Şu ‘Korona salgını’ döneminde bütün kulüplere, takımlara, futbolculara acıdım. Hele 1-2-3’üncü lig takımları tam anlamıyla perişan. Uzak deplasmanlara ne şekilde gittiklerini bilen bilir. Otobüslerde yan yana, iç içe, yüz yüze ve maskesiz... Bu nedenle çok sayıda futbolcu koronaya yakalandı...

Diyeceksiniz ki, onlar da maske taksalardı, mesafeyi kollasalardı...

Senin Federasyon Başkanın bile maske takmıyor ki!

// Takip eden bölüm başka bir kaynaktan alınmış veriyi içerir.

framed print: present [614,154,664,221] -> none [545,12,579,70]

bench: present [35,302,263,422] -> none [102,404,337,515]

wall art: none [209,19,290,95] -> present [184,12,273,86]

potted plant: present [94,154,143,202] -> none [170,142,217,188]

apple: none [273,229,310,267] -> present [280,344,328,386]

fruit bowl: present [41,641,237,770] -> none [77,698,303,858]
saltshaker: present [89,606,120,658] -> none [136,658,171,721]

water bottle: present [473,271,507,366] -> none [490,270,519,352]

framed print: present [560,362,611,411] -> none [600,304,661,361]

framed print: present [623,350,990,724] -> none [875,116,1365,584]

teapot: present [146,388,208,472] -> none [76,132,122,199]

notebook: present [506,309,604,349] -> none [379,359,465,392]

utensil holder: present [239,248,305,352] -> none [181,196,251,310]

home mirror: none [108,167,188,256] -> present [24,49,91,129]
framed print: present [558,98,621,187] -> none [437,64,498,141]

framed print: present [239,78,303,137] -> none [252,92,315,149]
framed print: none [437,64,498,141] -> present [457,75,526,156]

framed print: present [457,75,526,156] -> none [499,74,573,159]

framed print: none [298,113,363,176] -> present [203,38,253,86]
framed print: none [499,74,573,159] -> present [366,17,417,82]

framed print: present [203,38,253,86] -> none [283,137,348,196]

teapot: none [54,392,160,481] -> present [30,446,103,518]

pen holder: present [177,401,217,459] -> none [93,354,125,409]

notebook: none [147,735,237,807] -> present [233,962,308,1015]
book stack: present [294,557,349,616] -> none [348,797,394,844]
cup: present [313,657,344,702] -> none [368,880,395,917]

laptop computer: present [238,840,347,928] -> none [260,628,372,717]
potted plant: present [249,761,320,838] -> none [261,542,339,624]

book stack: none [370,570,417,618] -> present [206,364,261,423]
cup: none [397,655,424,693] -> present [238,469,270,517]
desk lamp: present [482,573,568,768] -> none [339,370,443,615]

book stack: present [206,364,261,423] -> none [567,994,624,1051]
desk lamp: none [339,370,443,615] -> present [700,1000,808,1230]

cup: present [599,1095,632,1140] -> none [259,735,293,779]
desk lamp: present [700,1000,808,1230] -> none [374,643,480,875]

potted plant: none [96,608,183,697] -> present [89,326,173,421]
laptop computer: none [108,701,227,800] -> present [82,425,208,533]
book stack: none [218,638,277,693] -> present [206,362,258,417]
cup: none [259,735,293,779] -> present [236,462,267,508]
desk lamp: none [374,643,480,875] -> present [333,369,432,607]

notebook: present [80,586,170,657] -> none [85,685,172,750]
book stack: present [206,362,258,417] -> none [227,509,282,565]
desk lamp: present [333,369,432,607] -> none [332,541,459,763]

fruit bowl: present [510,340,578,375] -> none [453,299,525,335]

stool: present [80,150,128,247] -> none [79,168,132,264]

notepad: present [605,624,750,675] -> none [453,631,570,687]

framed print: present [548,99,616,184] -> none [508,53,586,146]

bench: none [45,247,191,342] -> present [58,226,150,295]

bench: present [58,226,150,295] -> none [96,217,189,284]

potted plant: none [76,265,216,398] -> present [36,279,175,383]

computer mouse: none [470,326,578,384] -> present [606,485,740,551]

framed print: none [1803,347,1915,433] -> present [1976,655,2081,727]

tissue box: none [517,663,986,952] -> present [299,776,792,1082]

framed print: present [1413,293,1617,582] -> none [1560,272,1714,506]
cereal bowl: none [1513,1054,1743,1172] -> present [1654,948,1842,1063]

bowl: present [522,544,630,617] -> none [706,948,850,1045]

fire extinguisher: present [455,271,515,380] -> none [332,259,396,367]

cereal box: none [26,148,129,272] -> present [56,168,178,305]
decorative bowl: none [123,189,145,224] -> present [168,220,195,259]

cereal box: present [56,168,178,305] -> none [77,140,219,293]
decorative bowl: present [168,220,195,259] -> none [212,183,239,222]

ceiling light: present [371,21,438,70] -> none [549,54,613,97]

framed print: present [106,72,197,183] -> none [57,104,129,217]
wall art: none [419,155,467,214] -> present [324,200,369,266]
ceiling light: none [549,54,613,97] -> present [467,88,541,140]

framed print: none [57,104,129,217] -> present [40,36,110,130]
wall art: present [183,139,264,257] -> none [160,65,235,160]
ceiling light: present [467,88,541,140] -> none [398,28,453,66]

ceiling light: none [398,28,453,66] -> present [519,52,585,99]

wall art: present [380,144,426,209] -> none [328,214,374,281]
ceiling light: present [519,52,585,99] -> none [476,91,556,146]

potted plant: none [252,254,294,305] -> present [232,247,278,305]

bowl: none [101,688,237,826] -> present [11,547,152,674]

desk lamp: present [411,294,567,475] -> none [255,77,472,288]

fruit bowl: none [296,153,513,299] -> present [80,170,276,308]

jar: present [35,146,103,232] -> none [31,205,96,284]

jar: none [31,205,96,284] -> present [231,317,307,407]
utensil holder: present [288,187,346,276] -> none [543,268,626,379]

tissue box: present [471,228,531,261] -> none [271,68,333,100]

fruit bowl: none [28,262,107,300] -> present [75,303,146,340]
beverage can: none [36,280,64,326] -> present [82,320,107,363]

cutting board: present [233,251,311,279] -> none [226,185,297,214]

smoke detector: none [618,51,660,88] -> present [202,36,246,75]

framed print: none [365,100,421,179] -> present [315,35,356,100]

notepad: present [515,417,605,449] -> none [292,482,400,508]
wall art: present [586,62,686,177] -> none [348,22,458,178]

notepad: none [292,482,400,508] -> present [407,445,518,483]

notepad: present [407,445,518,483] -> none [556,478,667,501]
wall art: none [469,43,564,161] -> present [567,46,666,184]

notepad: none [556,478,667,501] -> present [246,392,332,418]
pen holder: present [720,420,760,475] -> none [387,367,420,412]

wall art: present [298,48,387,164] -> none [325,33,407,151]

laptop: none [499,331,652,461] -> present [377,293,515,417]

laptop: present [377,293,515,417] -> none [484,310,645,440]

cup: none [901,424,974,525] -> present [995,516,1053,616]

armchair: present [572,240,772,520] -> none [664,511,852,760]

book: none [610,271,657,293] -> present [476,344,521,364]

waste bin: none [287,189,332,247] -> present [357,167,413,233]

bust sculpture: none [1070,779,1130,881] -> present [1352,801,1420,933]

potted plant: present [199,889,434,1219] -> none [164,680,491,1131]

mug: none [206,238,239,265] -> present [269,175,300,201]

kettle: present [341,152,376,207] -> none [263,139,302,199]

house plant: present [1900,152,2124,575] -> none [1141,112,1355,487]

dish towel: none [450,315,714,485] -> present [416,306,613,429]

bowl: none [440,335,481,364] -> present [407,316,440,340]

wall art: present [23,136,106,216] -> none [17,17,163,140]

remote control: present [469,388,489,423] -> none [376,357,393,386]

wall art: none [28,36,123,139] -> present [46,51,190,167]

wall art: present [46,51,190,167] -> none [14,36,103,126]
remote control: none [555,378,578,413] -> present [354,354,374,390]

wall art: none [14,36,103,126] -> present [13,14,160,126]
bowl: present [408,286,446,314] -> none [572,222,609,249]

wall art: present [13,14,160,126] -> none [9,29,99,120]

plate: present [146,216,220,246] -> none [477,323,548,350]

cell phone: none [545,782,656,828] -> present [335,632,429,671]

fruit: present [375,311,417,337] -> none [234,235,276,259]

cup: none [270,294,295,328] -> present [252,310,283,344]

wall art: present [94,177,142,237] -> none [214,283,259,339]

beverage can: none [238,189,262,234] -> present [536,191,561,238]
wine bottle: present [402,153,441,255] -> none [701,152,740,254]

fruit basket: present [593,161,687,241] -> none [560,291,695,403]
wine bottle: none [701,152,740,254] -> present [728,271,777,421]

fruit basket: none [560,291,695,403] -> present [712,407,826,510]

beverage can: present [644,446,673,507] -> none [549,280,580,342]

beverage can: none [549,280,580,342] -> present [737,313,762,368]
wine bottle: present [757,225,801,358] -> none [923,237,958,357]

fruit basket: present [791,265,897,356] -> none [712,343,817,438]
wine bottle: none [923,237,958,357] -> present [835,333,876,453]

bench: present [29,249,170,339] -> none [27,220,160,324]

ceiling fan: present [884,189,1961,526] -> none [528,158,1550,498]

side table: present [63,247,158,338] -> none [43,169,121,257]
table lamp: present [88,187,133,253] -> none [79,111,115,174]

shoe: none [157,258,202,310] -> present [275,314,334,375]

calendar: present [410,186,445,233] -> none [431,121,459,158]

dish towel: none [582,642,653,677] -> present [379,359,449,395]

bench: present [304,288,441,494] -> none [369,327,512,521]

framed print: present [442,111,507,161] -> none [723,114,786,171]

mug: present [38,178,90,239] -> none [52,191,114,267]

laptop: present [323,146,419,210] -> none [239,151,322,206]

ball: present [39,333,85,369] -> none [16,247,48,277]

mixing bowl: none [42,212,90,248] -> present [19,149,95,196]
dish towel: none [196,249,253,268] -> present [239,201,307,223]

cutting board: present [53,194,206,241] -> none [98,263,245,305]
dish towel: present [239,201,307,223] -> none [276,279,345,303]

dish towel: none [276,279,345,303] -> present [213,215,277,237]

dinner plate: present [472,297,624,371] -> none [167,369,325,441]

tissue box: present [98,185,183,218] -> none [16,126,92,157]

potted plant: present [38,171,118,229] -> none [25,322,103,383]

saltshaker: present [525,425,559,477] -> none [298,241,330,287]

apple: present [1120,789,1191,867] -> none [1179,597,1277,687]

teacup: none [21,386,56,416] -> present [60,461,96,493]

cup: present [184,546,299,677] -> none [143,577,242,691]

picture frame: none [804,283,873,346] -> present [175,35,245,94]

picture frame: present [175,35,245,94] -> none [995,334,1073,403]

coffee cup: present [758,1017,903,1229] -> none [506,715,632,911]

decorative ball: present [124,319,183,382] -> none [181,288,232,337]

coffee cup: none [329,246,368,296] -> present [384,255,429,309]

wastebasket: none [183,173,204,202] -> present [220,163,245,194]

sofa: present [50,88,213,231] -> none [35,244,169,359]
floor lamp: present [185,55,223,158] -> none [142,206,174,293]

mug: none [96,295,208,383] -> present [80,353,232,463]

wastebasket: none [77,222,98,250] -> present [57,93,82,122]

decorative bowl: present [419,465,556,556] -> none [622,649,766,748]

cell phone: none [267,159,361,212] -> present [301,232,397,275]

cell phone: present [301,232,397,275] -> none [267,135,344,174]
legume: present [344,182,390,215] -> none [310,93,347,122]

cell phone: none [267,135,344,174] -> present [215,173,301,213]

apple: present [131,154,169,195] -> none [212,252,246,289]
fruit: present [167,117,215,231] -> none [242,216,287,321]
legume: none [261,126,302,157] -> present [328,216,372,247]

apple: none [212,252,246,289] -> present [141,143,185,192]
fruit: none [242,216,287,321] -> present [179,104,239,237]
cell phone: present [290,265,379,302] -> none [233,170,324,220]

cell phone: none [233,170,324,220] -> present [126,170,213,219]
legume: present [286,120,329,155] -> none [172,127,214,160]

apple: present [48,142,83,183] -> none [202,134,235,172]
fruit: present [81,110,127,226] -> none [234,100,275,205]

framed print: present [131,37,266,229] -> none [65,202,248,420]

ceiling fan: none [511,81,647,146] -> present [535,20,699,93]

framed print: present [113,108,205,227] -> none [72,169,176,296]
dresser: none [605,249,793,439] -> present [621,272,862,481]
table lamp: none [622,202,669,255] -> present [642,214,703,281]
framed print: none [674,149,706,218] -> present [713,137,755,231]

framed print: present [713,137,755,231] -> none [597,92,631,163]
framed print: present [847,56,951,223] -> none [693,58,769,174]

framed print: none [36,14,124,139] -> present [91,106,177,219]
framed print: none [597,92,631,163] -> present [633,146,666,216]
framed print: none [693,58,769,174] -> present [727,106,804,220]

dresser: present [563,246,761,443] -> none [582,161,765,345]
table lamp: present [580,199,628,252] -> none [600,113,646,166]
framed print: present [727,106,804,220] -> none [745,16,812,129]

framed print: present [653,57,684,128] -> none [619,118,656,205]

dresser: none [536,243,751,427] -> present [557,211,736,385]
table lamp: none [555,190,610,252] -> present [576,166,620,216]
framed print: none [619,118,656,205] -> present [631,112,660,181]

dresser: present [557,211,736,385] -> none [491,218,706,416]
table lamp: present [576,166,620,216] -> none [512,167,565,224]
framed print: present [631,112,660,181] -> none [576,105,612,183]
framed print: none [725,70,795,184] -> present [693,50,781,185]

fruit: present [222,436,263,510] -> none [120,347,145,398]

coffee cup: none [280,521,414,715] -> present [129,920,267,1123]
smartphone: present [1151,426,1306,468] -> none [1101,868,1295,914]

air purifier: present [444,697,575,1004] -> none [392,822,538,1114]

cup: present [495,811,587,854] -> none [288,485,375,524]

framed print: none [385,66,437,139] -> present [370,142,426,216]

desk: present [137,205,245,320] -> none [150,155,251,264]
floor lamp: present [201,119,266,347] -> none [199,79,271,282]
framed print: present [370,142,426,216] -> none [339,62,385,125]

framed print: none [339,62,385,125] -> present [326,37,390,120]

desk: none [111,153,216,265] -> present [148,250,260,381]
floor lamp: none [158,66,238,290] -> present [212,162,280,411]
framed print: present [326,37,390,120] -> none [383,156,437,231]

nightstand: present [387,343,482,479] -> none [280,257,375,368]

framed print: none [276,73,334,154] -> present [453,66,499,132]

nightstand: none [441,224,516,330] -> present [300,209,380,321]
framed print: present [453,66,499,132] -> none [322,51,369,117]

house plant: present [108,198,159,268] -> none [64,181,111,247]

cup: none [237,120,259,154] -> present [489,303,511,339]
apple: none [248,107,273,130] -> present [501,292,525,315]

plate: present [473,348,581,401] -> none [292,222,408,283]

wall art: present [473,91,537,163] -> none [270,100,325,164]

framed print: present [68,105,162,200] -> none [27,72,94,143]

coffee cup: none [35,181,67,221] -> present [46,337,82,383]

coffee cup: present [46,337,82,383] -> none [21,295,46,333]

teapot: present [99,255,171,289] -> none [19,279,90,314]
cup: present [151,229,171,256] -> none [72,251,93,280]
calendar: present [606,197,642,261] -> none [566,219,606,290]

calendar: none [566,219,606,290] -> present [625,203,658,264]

Saldım çayıra, Mevlâm kayıra misali...

Başkan Nihat Özdemir, Bodrumspor’u ziyaret etmiş. Sağ olsun destek de vermiş ama tüm bilim adamları ‘Maskesiz gezmeyin. Özellikle kalabalık ortamlara maskesiz girmeyin’ derken, bizim Başkan Bey, tamamı maskesiz olan futbolcu ve kulüp idarecilerinin arasına maskesiz girmiş... Bu ne vurdumduymazlık! (Kemal Ulusu’nun eleştirisini kanıtlamak için gönderdiği fotoğraf bende mahfuz.)

Koronanın kol gezip can aldığı ülkemizde Türkiye Futbol Federasyonu Başkanı böyle sorumsuz davranırsa, gerisini siz düşünün...

Balık baştan kokuyor’

(M. Kemal Ulusu)

GÜNÜN SÖZÜ


Keşke Türkiye krize gireceğine Avrupa Birliği’ne girseydi!